China’s bitcoin crackdown has the most immediate consequence of making bitcoin far more inexpensive. According to data from Blockchain.com, the worldwide hash rate more than halved over seven weeks from mid-May to early July, causing market prices to drop.
With less CPU power on the network, it’s easy to add additional transaction blocks. According to a July research by blockchain analytics startup Glassnode, while bitcoin mining revenue initially dipped during the crackdown due to dropping prices, profitability rebounded to April levels once enough users left the network.
Some see China’s crackdown on bitcoin mining as beneficial to the network in the long run. Despite the practical challenges of carrying out a 51% attack or otherwise controlling the web, some have continued to voice concerns about Beijing’s power.

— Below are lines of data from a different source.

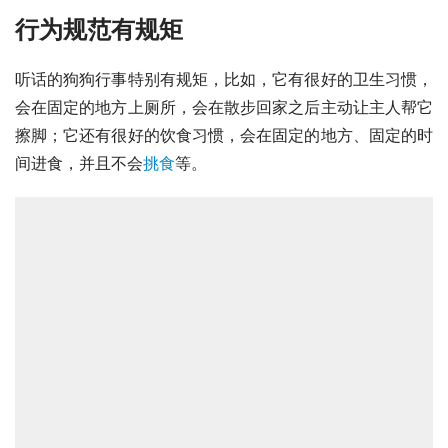
行为规范有规矩
听话的狗狗行事特别有规矩，比如，它有很好的卫生习惯，
会在固定的地方上厕所，会在散步回家之后主动让主人帮它
擦脚；它还有很好的饮食习惯，会在固定的地方、固定的时
间进食，并且不会
挑食
等。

According to academics, Beijing may target the bitcoin network for political reasons, such as undermining certain transactions, blocking specific bitcoin addresses, or deanonymizing users and tracking their behavior.
For these reasons, Beijing’s ongoing skepticism of cryptocurrencies is providing some respite to bitcoin devotees.
Despite this, realizing bitcoin’s ambitious ambitions of becoming the currency of the future remains a long way off. Bitcoin is a poor alternative for fiat money, which has its value actively regulated by a central bank responding to demand due to the way the blockchain controls bitcoin’s supply.
The China cracking action on bitcoins was simply because the effect of the use of bitcoin technology is having an adverse impact on the country’s economy. Their efforts were able to draw the value of bitcoin by 50% but do not hinder the interest of the majority players in the mega players. This has led to the recent new highs of $66,000, and there is a high probability of continuing the upward momentum.